ADJUSTMENTS - change your photos in several different ways. Adjustments are normally applied to the whole photo/layer or selected areas.
Brightness & Contrast – are used to lighten or darken and/or enhance differences in between dark and light portions. Brightness adjustments can lighten or darken the image. Contrast brings the differences in portions of a photo. Adjustments are made using slider bars.
Hue & Saturation – makes 4 kinds of adjustments to the image; Hue, Saturation, Lightness, and Colorize by the use of 3 slider bars and a check box for Colorize.
- Increasing the saturation by moving the slider to the right, increases the intensity of the color. Notice how much greener the leaves are as well as the flower. A slight decrease to the lightness also improved the image. Moving the saturation slider to the left, desaturates the image and turns it black and white if you go all the way to the left.
- The Lightness slider operates the same way as the Brightness slider as discussed above.
- The Hue slider gives the photo a tint across a whole spectrum of colors. To find out exactly which tint you wish to add to your image move the Hue slider bar left or right until you get your desired effect.
- Checking the Colorize block turns the image to one color. The color is adjusted using the Hue and Saturation sliders.
Color balance – adjusts the amount of red, green, and blue in photos. The color in digital photos is created in much the same as a television using the primary colors of red, green, and blue. Color balance can be used to reduce and/or take away tints from photos. This can useful with indoor images that have poor white balance. Note below where the blue tint to the photo was reduced by a color balance adjustment.
Color vibrance – increases saturation in areas less strong. Note below how the leaves look greener in the red daisy shown below using just the color vibrance adjustment. The vibrance adjustment is more subtle and can be useful when using the Hue and Saturation adjustment.

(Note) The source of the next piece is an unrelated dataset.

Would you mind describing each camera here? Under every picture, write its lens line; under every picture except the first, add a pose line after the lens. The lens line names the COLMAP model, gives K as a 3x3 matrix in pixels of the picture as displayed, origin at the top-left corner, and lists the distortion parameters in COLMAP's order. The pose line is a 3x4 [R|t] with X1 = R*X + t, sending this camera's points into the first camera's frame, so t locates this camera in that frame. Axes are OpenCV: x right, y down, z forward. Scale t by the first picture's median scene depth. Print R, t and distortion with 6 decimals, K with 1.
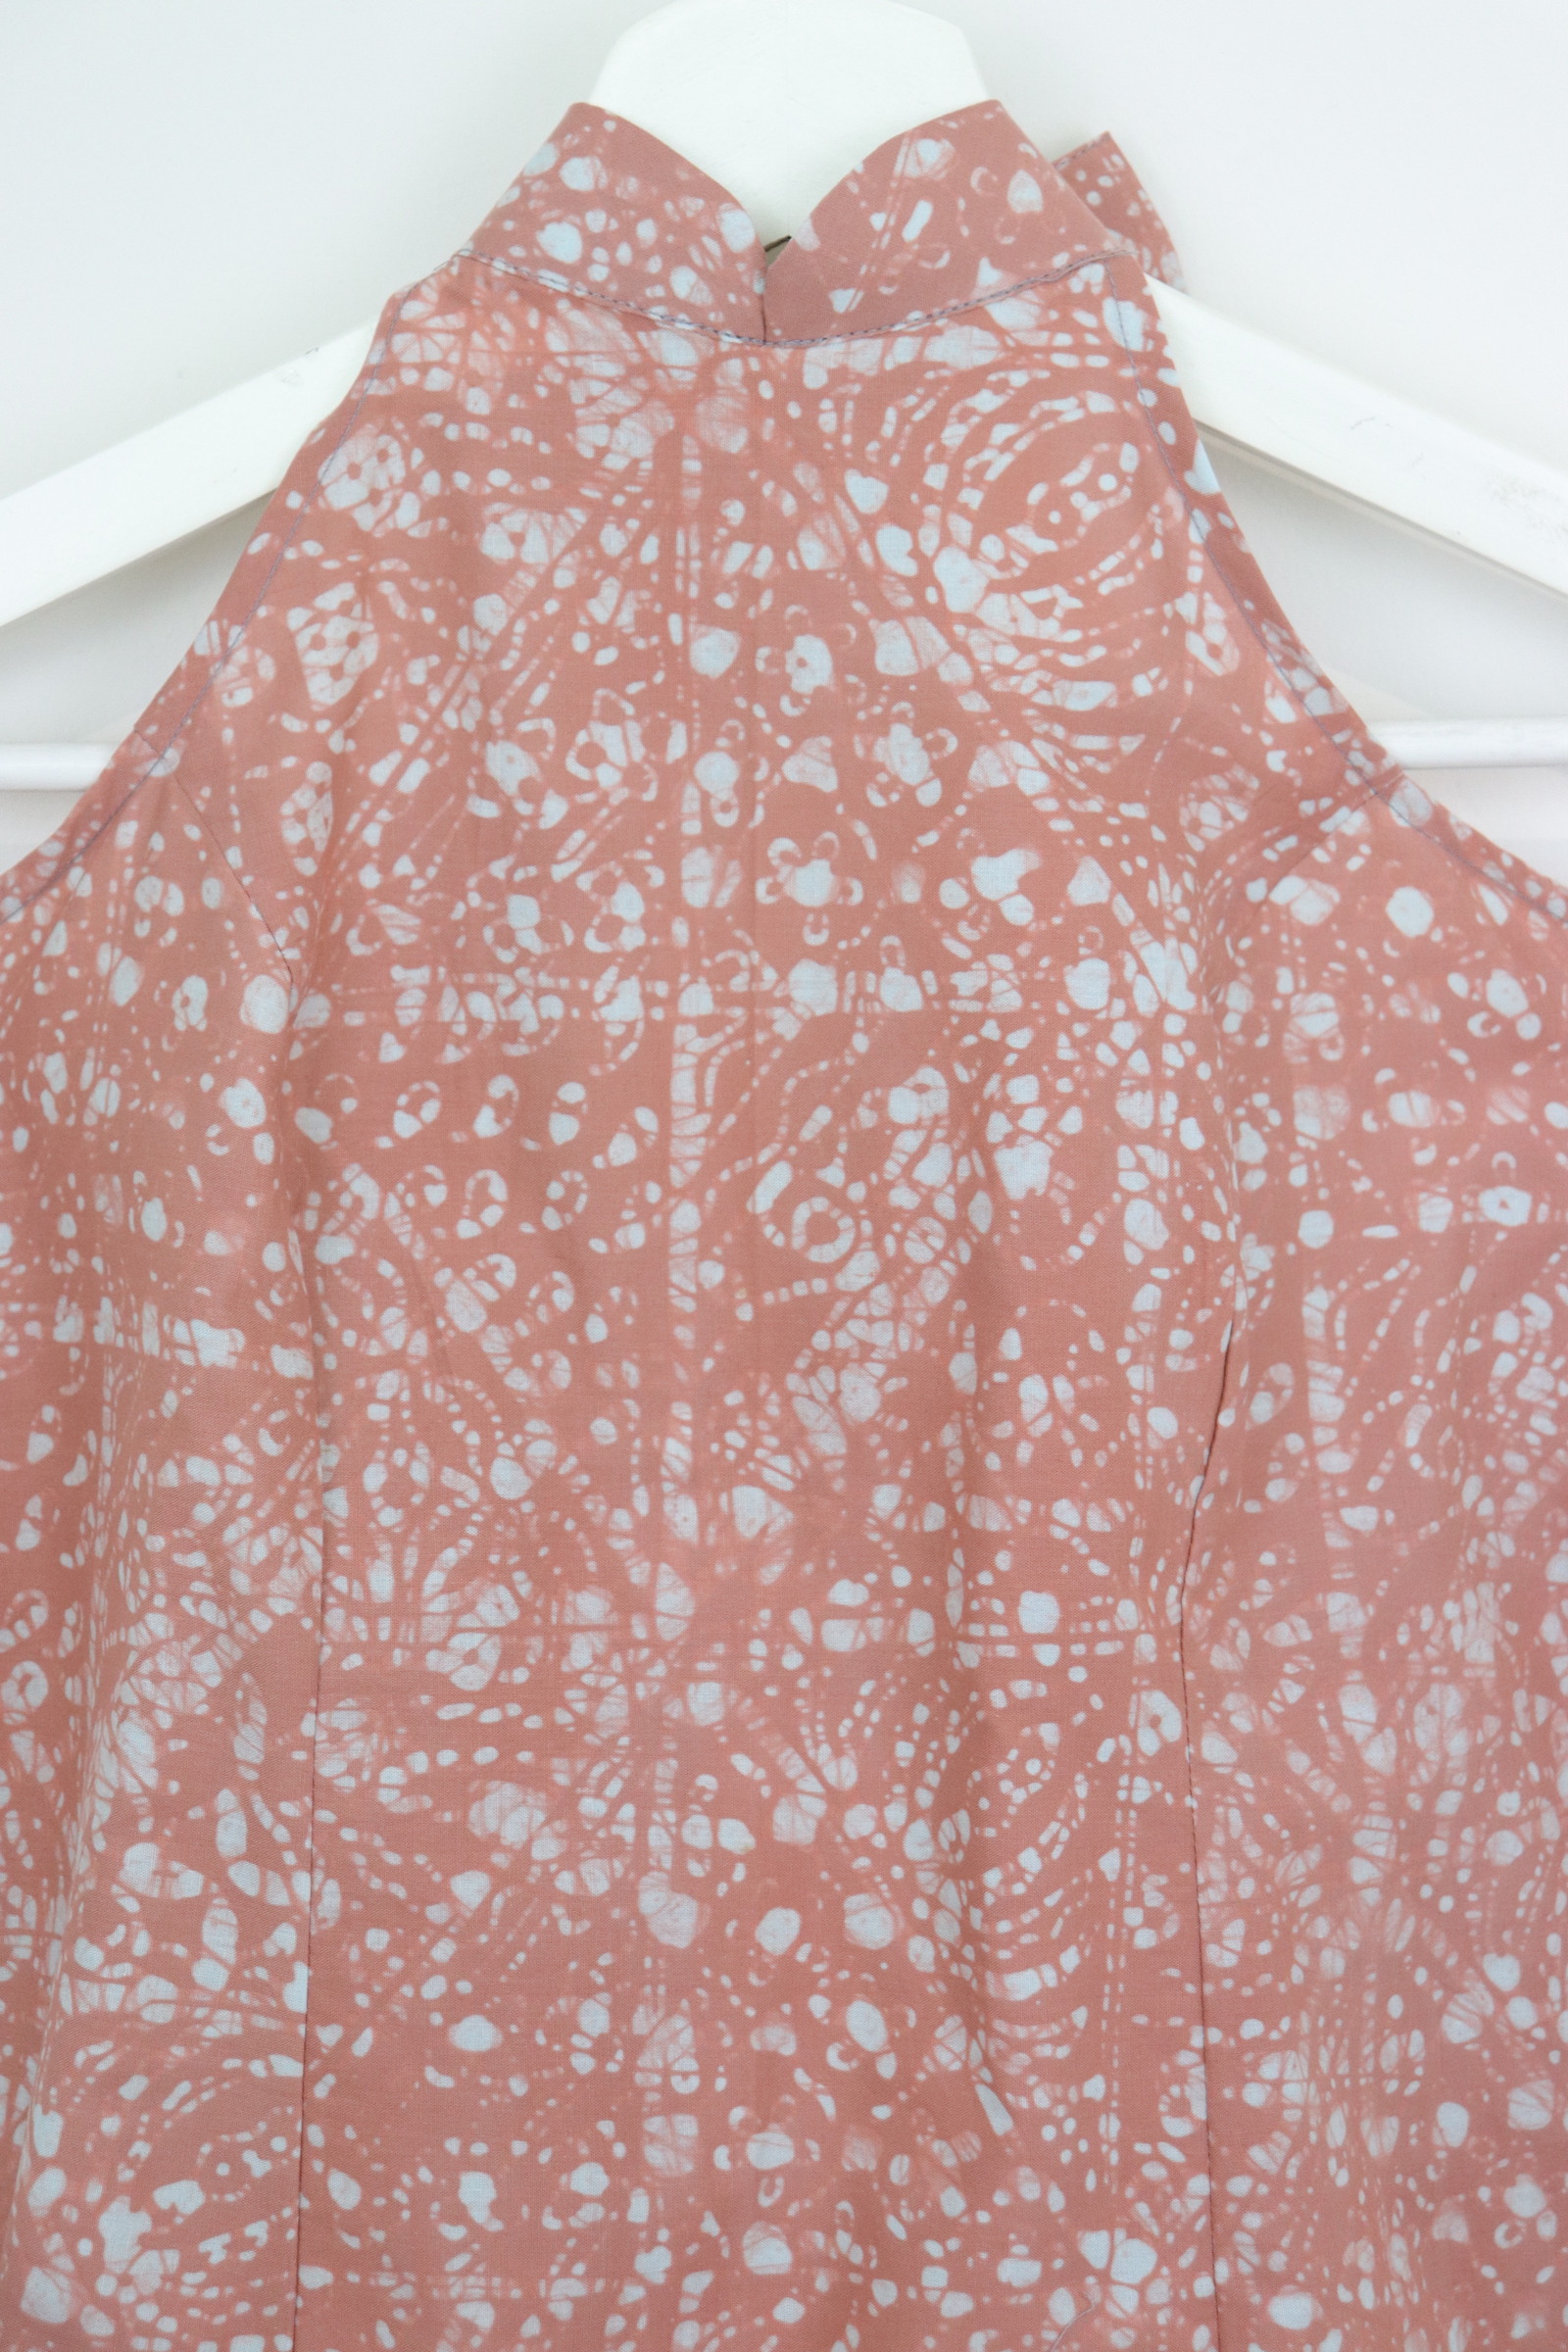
lens RADIAL K [[4528.6, 0, 783.8], [0, 4528.6, 1239.6], [0, 0, 1]] dist [0.209795, 0.000000]
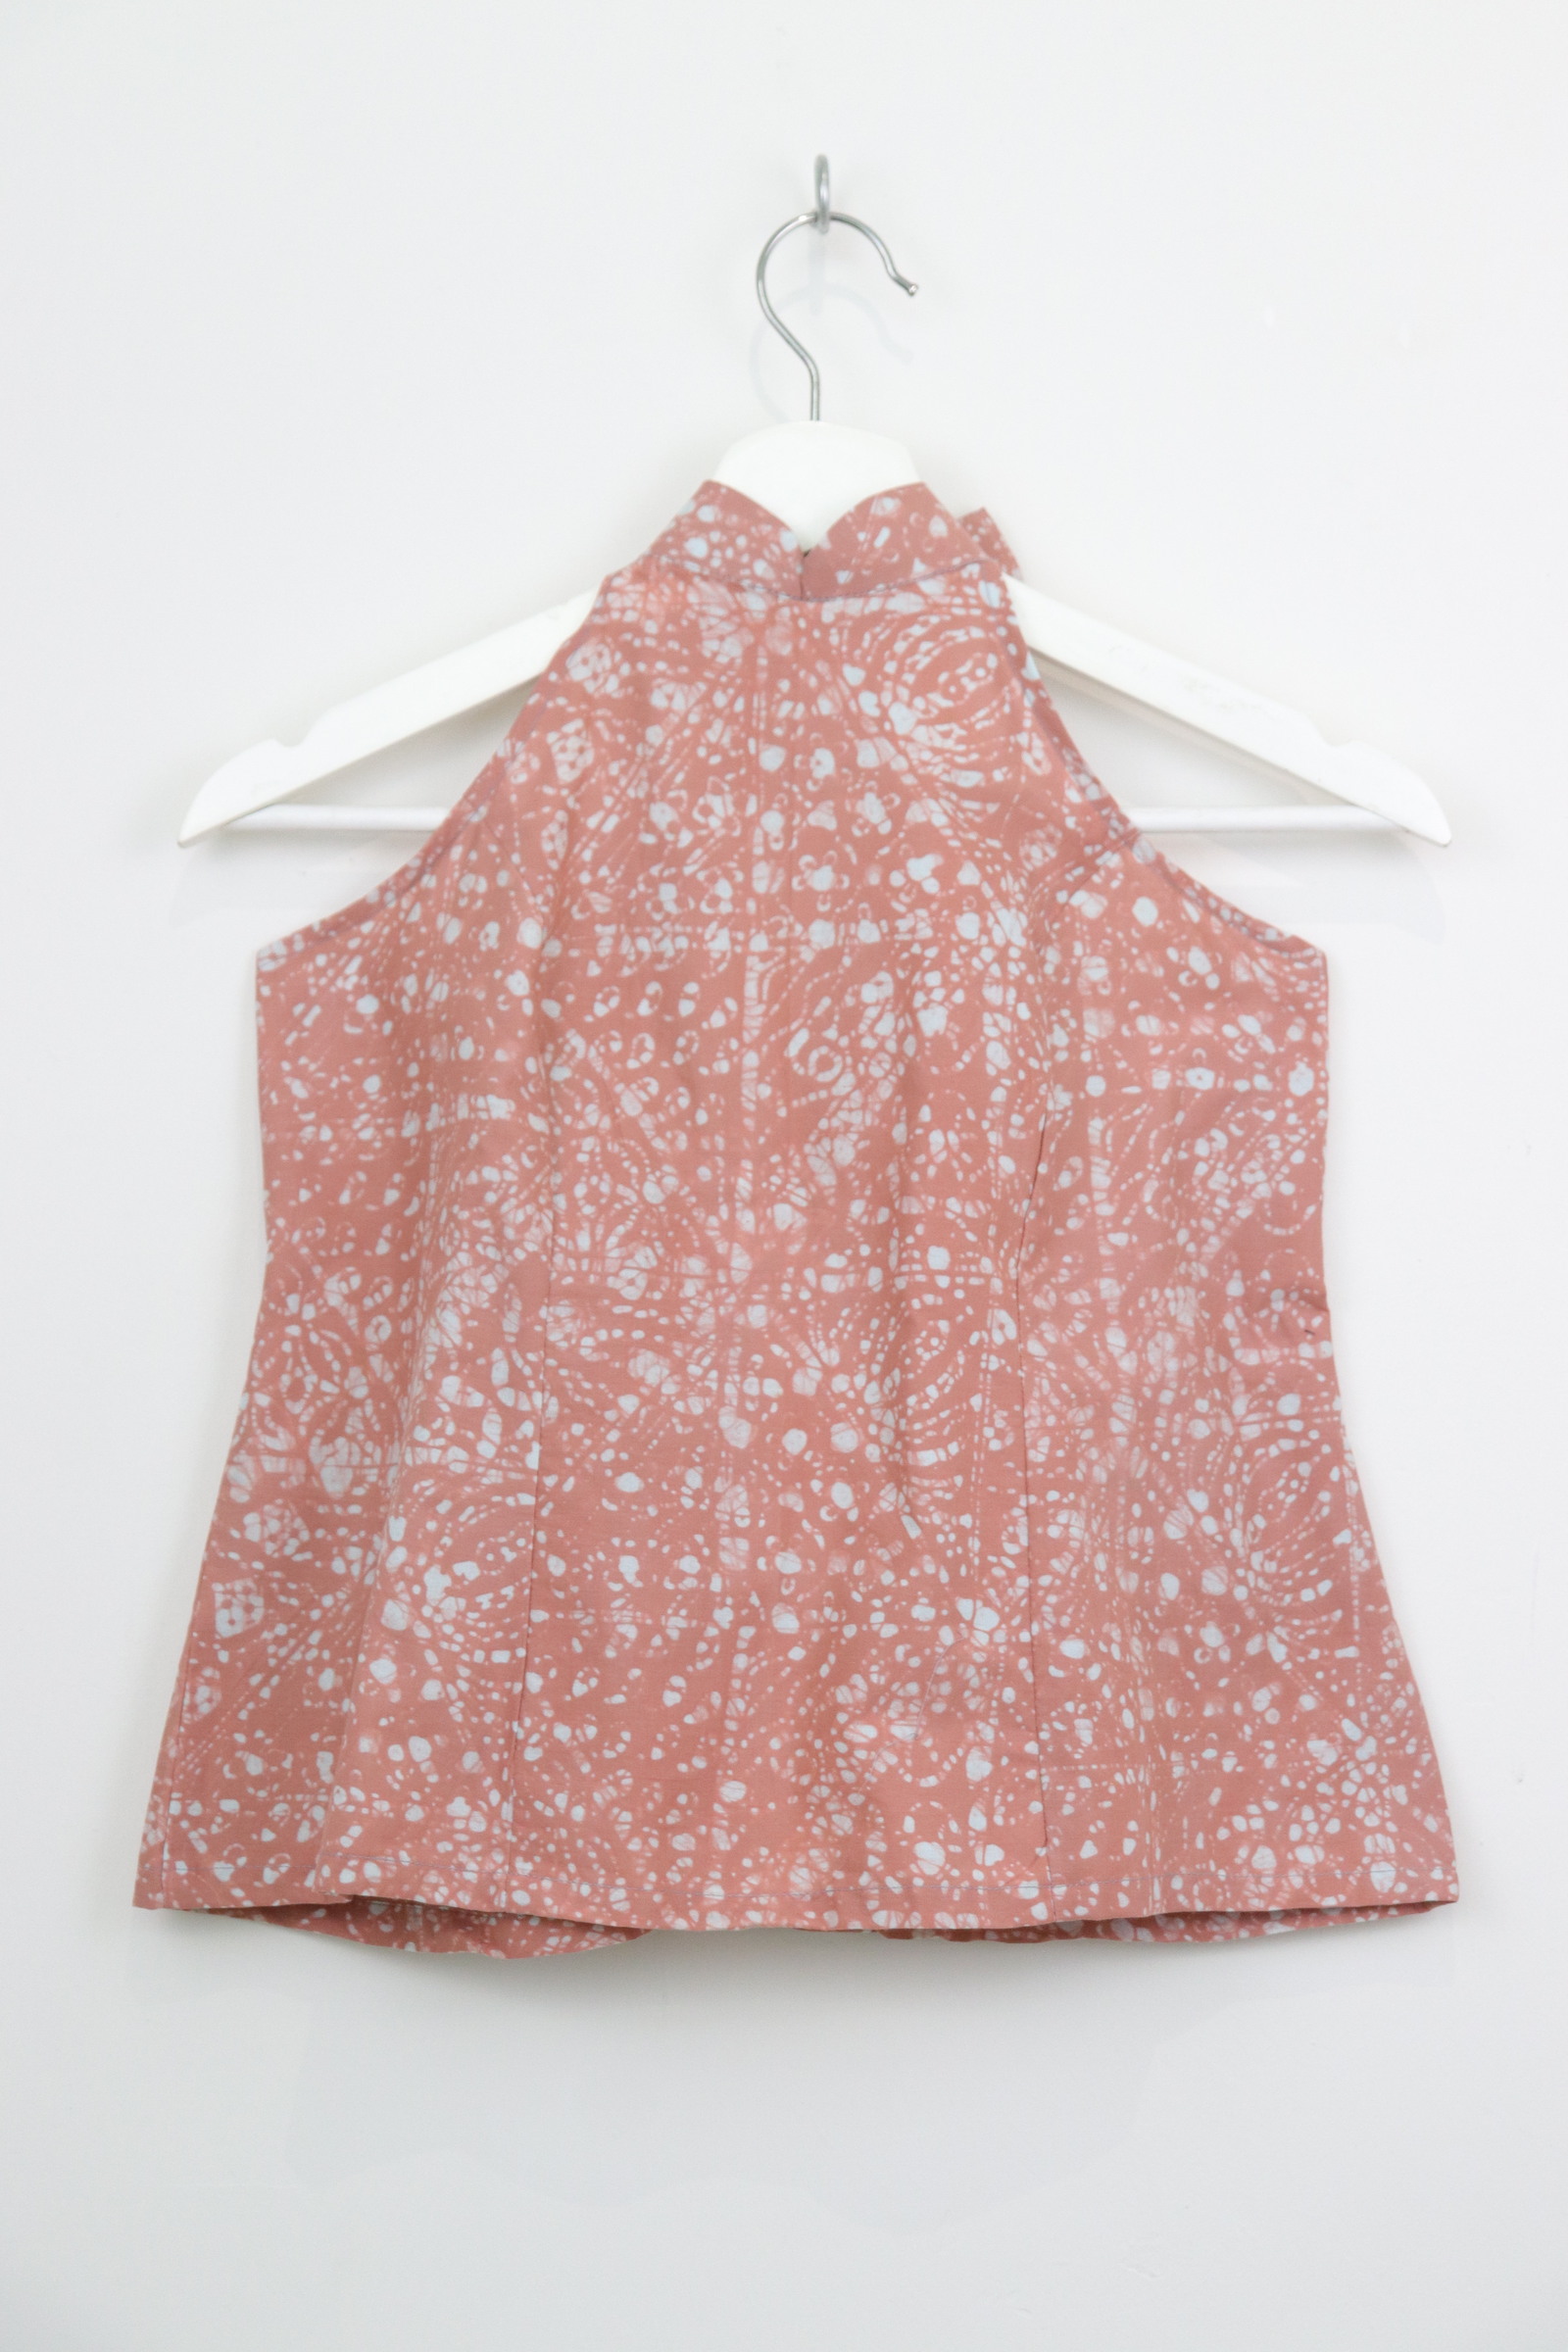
lens RADIAL K [[4528.6, 0, 783.8], [0, 4528.6, 1164.5], [0, 0, 1]] dist [0.209795, 0.000000]
pose [[0.999851, 0.016614, -0.004635, 0.000938], [-0.017183, 0.982792, -0.183917, 0.379837], [0.001499, 0.183969, 0.982931, -0.813621]]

Levels – adjust the strength of overall light and in the red, green, and blue color channels. Color channel adjustments may sometimes restore color to older or yellowed photos like the Color Balance adjustment. Most images can use a Levels adjustment. It is the adjustment that I use the most. In the Levels adjustment window, you will see a Histogram. A Histogram is a graphical representation of how light is distributed in an image. Pixlr shows a separate curve for the combined RGB in black), as well as the Red, Green, and blue channels. Using Levels in the RGB channel, you can adjust the overall light distribution which is useful to lighten dark areas and darken light areas of your image. Under the histogram, you will see three sliders for dark, medium and light. Moving the sliders to right darkens the image and sliding to left lightens image. You can also adjust the separate color channels; red, green, and blue to adjust the colors in a photo.
Curves – perform adjustments similar to levels with more control using a line showing various levels of light, or red, green, or blue light channels. With curves, you click at point on the line in the box and move that point on the line to adjust light levels. You can select multiple points on the line to adjust various light levels on the photo.
Exposure – will make the photo lighter or darker according to how you move the slider.
Auto levels – adjusts levels automatically with varied success.
Invert – makes the image into a photo negative. This is same as a photo negative in a film camera. You can use this to restore images of scanned photo negatives.
Sepia – changes a photo to look like it is an aged black and white photo that has turned brown.
Solarize – makes the dark areas light and light area dark.
Desaturate – turns the photo into black and white.
Old photo – gives the effect an old black and white photo with some fading on the borders.